Don Tillman #3 – by Graeme Simsion – Sequel to The Rosie Project and The Rosie Effect
A few years back, I was delighted by The Rosie Project (2013). Don Tillman, a genetics professor on the autism spectrum although unaware/in denial of this, sets out to find a suitable female companion using a checklist. Don meets Rosie, who does not tick the boxes, but requires help finding out who is her father, and over the course of this adventure, the two fall in love, marry, and move to New York.
In the sequel, The Rosie Effect (2014), Rosie falls pregnant, and both Don and Rosie have to prepare for impending parenthood whilst maintaining their marriage. This novel was not as smooth a read as the first, and although I was glad I read it, I can’t say I thoroughly enjoyed it.
Simsion’s latest offering to us is The Rosie Result (2019) which I could not help being drawn to despite the effect of the Effect. I’m so glad I was.
Fast forward 10 years, and 11 year old Hudson is, in many ways, just like his father. The little family move back to Australia, and Hudson struggles with this upheaval in his life and settling into a new school. Don accidentally gets himself embroiled in a racism scandal. Rosie struggles with workplace sexism. When the school request his parents seek a formal diagnosis of autism, Don instead decides to quit his job and attempt to help Hudson learn to fit in. A nod to how they met, he and Rosie open a cocktail bar. Rosie returns to full time work but her life is still illustrative of the multiple challenges facing working mothers, both at home and in the workplace. With his father terminally ill, and in wishing he could be the parent he wanted as an 11 year old, Don learns a lot about himself and his family.
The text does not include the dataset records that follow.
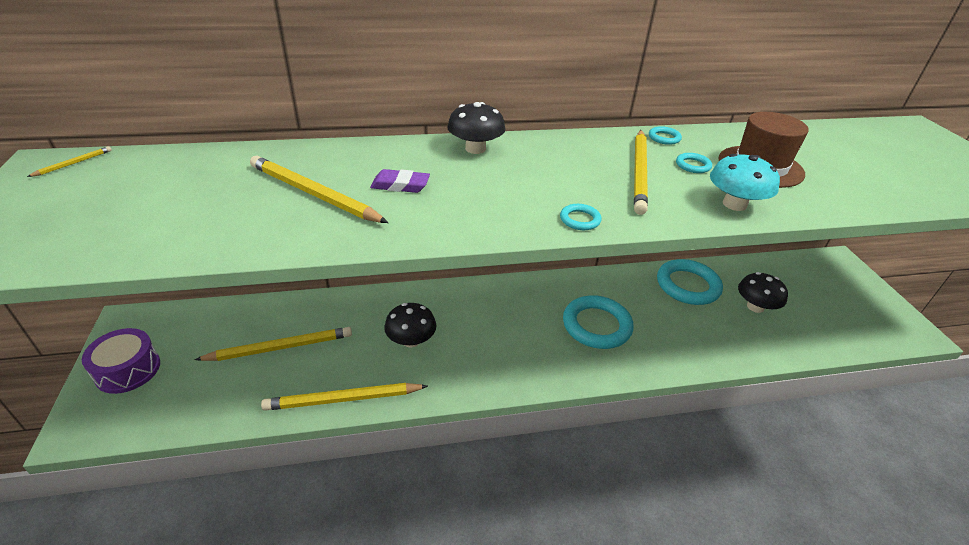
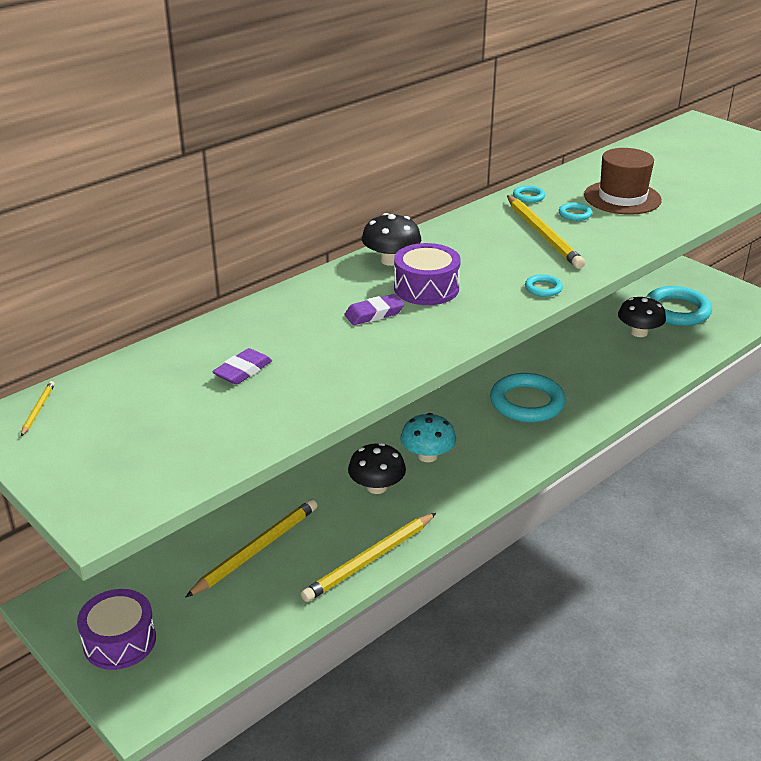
camera: 30 degrees left, 5 degrees down
yellow pencil [250,156,388,223] -> none
turquoise ring [657,259,723,305] -> turquoise ring moved to [647,286,712,326]
turquoise mushroom [710,154,780,211] -> turquoise mushroom moved to [401,413,456,462]
none -> purple eraser [212,348,272,385]
none -> purple drum [394,243,461,305]

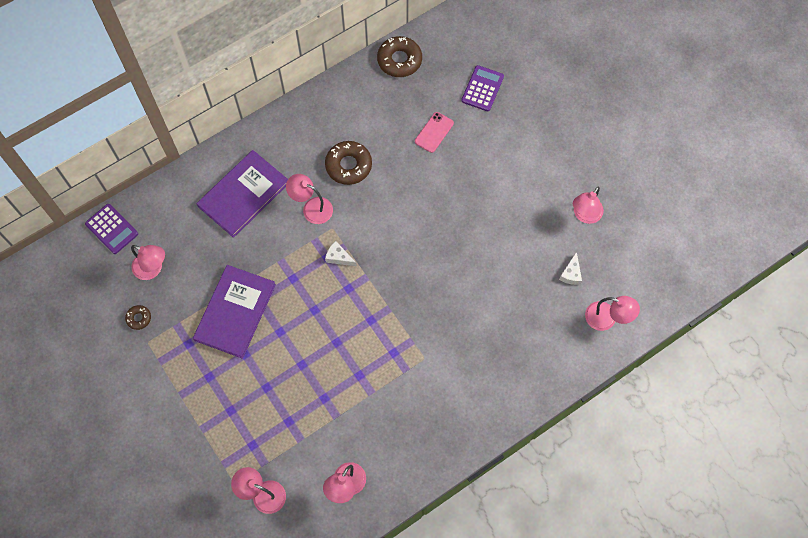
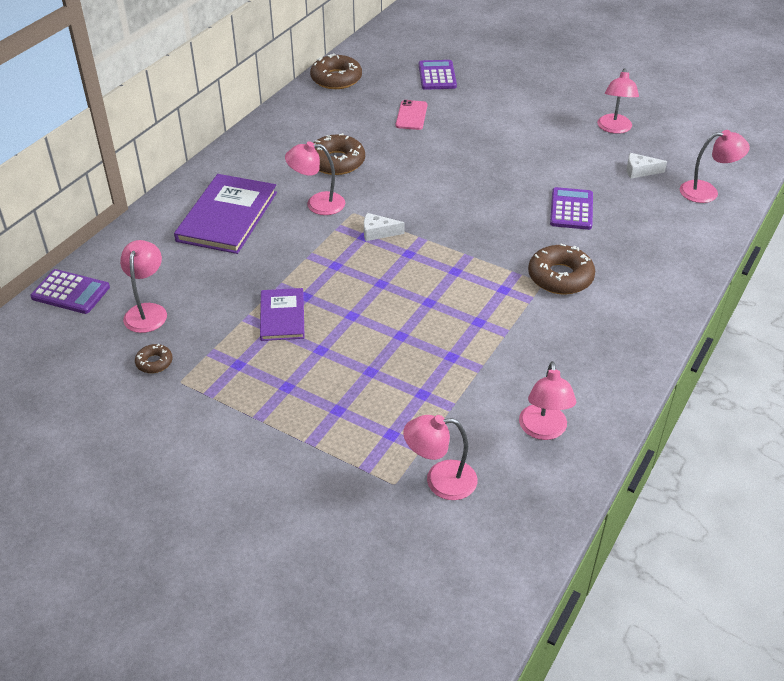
camera: 25 degrees left, 25 degrees down
pink lamp [131,245,165,280] -> pink lamp turned 90 degrees counterclockwise [120,240,167,333]
purple book [193,265,276,359] -> purple book [260,288,305,341], size x0.58
white cheese [559,252,582,285] -> white cheese turned 105 degrees clockwise [627,153,667,179]
none -> brown donut [528,244,595,294]
none -> purple calculator [550,187,593,230]

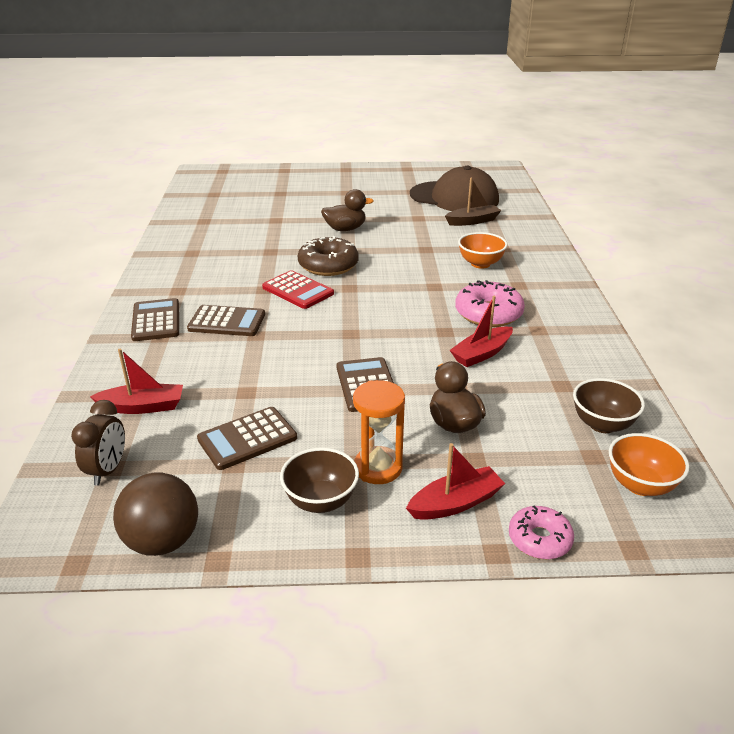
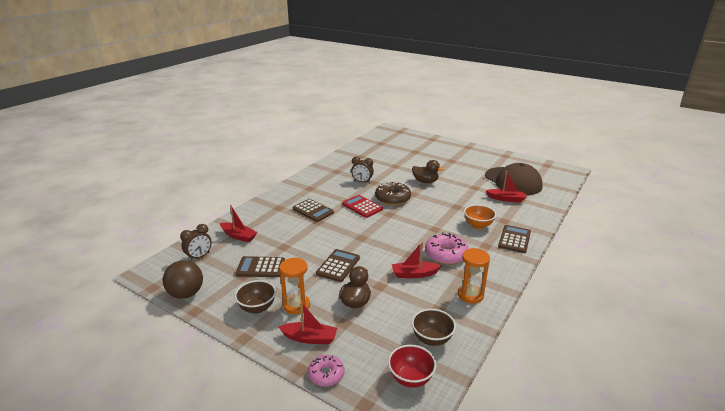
camera: 35 degrees right, 5 degrees down
brown calculator [131,298,179,341] -> brown calculator moved to [498,225,531,253]
red calculator [262,270,334,309] -> red calculator turned 150 degrees clockwise [342,195,383,218]
brown boat [445,177,501,226] -> red boat [486,171,526,202]
orange bowl [609,433,689,496] -> red bowl [388,345,436,388]
none -> brown clock [351,156,374,183]
none -> orange hourglass [458,248,490,304]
Is Hudson on the spectrum or not? Is a formal diagnosis necessary? Will it hinder him? Can he be happy and successful whilst still being himself? Will Rosie’s career ever not be hindered by being a woman and a mother? Will the cocktail bar succeed? Will Don ever accept that he himself is clearly on the spectrum?
I loved this novel, fully redeeming the series from the failings in the middle installment. Simsion once again provides easy, entertaining prose with a heartwarming story of the importance of family, and a reminder that some aspects of school and life can be tricky to navigate, even for a neurotypical.